Sometimes it's a husband who asks you to go easy on his wife, who is coming up next. When she comes through with slightly off paperwork, your decision is to let her through or not. And the consequences depend on how you play the game. If you had made a few mistakes earlier in the day, letting her pass could mean less money to feed your own family with. Or she could be a terrorist who will blow up the guards after she passes.
In Papers, Please, the story of the game is linked intimately through the gameplay of checking papers. Every decision you make is with the primary tools you use to play the game, and the game branches and has many different endings to allow for real impact on the narrative. This makes every decision you make, from time management of how thorough you are to the moral decisions like the example above incredibly interesting.
I've been to the mountain top
It's rare for action games to incorporate their stories into gameplay because of how the player's “decisions” operate in that genre of video game.
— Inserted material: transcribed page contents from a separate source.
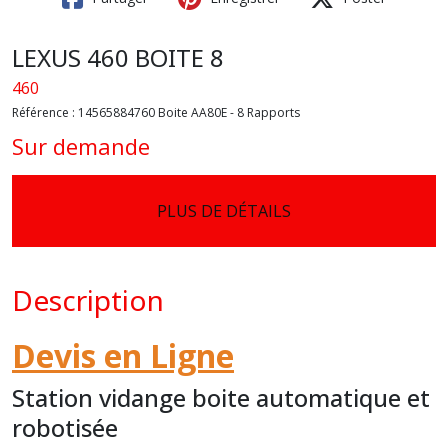
LEXUS 460 BOITE 8
460
Référence :
14565884760 Boite AA80E - 8 Rapports
Sur demande
PLUS DE DÉTAILS
Description
Devis en Ligne
Station vidange boite automatique et
robotisée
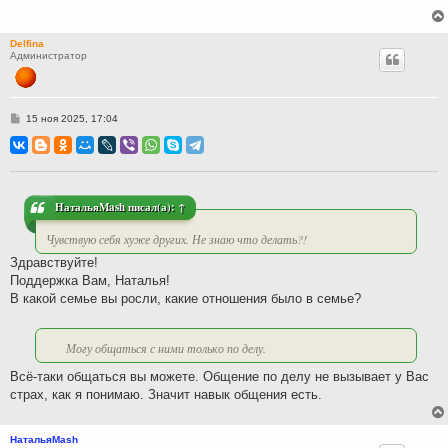
Delfina
Администратор
С
15 ноя 2025, 17:04
о
о
б
щ
е
н
и
НатальяMash
писал(а):
↑
е
Чувствую себя хуже других. Не знаю что делать?!
Здравствуйте!
Поддержка Вам, Наталья!
В какой семье вы росли, какие отношения было в семье?
Могу общаться с ними только по делу.
Всё-таки общаться вы можете. Общение по делу не вызывает у Вас
страх, как я понимаю. Значит навык общения есть.
НатальяMash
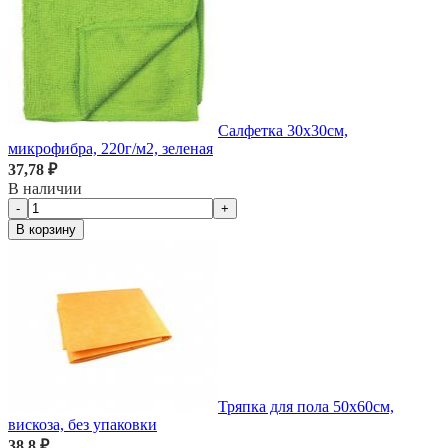
Салфетка 30х30см,
микрофибра, 220г/м2, зеленая
37,78 ₽
В наличии
-
+
В корзину
Тряпка для пола 50х60см,
вискоза, без упаковки
38,8 ₽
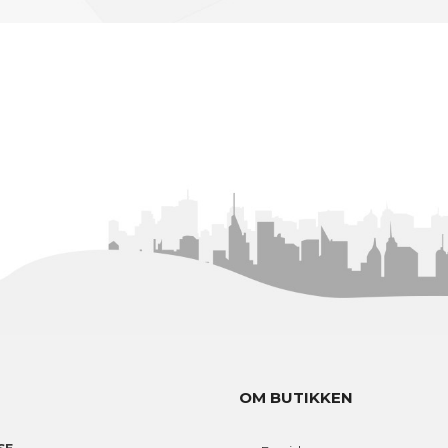
OM BUTIKKEN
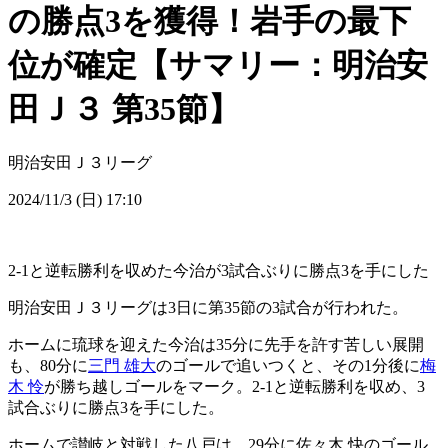
の勝点3を獲得！岩手の最下
位が確定【サマリー：明治安
田Ｊ３ 第35節】
明治安田Ｊ３リーグ
2024/11/3 (日) 17:10
2-1と逆転勝利を収めた今治が3試合ぶりに勝点3を手にした
明治安田Ｊ３リーグは3日に第35節の3試合が行われた。
ホームに琉球を迎えた今治は35分に先手を許す苦しい展開
も、80分に
三門 雄大
のゴールで追いつくと、その1分後に
梅
木 怜
が勝ち越しゴールをマーク。2-1と逆転勝利を収め、3
試合ぶりに勝点3を手にした。
ホームで讃岐と対戦した八戸は、29分に佐々木 快のゴール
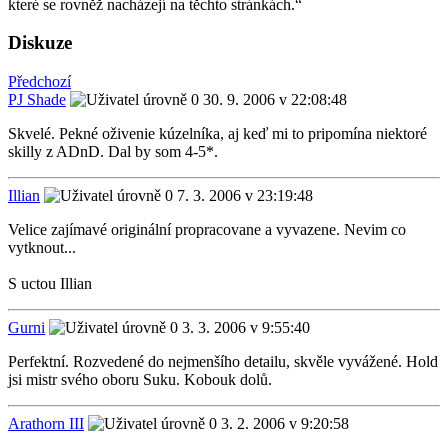
které se rovněž nacházejí na těchto stránkách.“
Diskuze
Předchozí
PJ Shade
30. 9. 2006 v 22:08:48
Skvelé. Pekné oživenie kúzelníka, aj keď mi to pripomína niektoré
skilly z ADnD. Dal by som 4-5*.
Illian
7. 3. 2006 v 23:19:48
Velice zajímavé originální propracovane a vyvazene. Nevim co
vytknout...
S uctou Illian
Gurni
3. 3. 2006 v 9:55:40
Perfektní. Rozvedené do nejmenšího detailu, skvěle vyvážené. Hold
jsi mistr svého oboru Suku. Kobouk dolů.
Arathorn III
3. 2. 2006 v 9:20:58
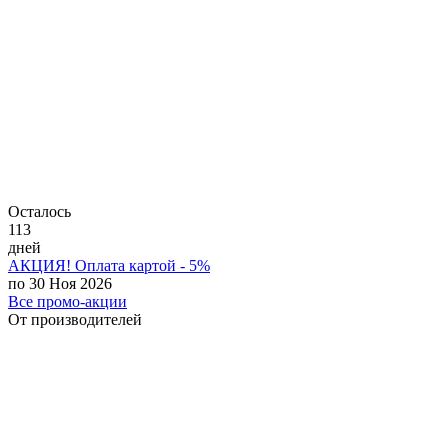
Осталось
113
дней
АКЦИЯ! Оплата картой - 5%
по 30 Ноя 2026
Все промо-акции
От производителей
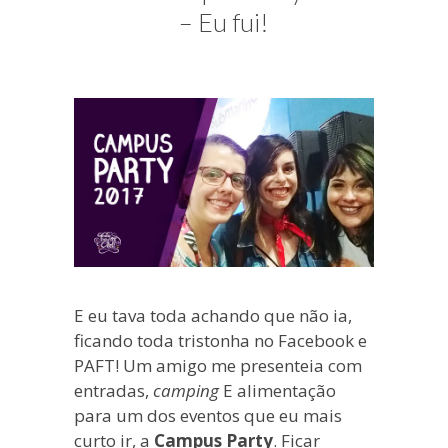
blogueira
– Eu fui!
à
moda
antiga.
E eu tava toda achando que não ia,
ficando toda tristonha no Facebook e
PAFT! Um amigo me presenteia com
entradas,
camping
E alimentação
para um dos eventos que eu mais
curto ir, a
Campus Party
. Ficar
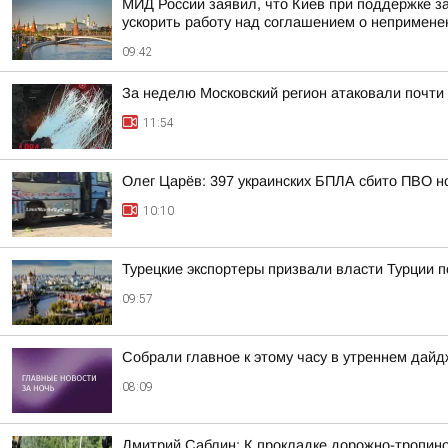
МИД России заявил, что Киев при поддержке з
ускорить работу над соглашением о непримене
09:42
За неделю Московский регион атаковали почти
11:54
Олег Царёв: 397 украинских БПЛА сбито ПВО н
10:10
Турецкие экспортеры призвали власти Турции п
09:57
Собрали главное к этому часу в утреннем дайд
08:09
Дмитрий Саблин: К прокладке дорожно-тропино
Action game decisions come in a more abstract form like timing and reflexes. When and how to make a jump are split-second choices that don't feel like a choice when they're happening quickly and can be the hardest kinds of choices to work into a story.
That's why indie platformer Celeste is so special.
In Celeste, the gameplay parallels the narrative, actively making you feel how the character Madeline feels during the story. In the story of Celeste, you play as Madeline as she climbs the titular mountain, which quickly becomes metaphor for her own mental health issues.
I get knocked down, but I get up again
Depression knocks Madeline down over and over again. And the difficult platforming will knock you down over and over again. But just as the player decides to keep trying, so does Madeline. As the player and the character both have to persevere to continue to climb the mountain, the level design shifts to echo how Madeline is feeling and makes the player feel the same way through gameplay.
Celeste, the setting, is a magical mountain and it causes Madeline to not just grapple with her depression but to face self-doubt, personal sabotage, issues of self-esteem and personal reflection. And through it all, the game is challenging the player in ways that mimic these issues. I have never seen a platformer mimic such personal issues through level design and what results is this elegant and beautiful connection between story and gameplay, both working together simultaneously to reinforce the other.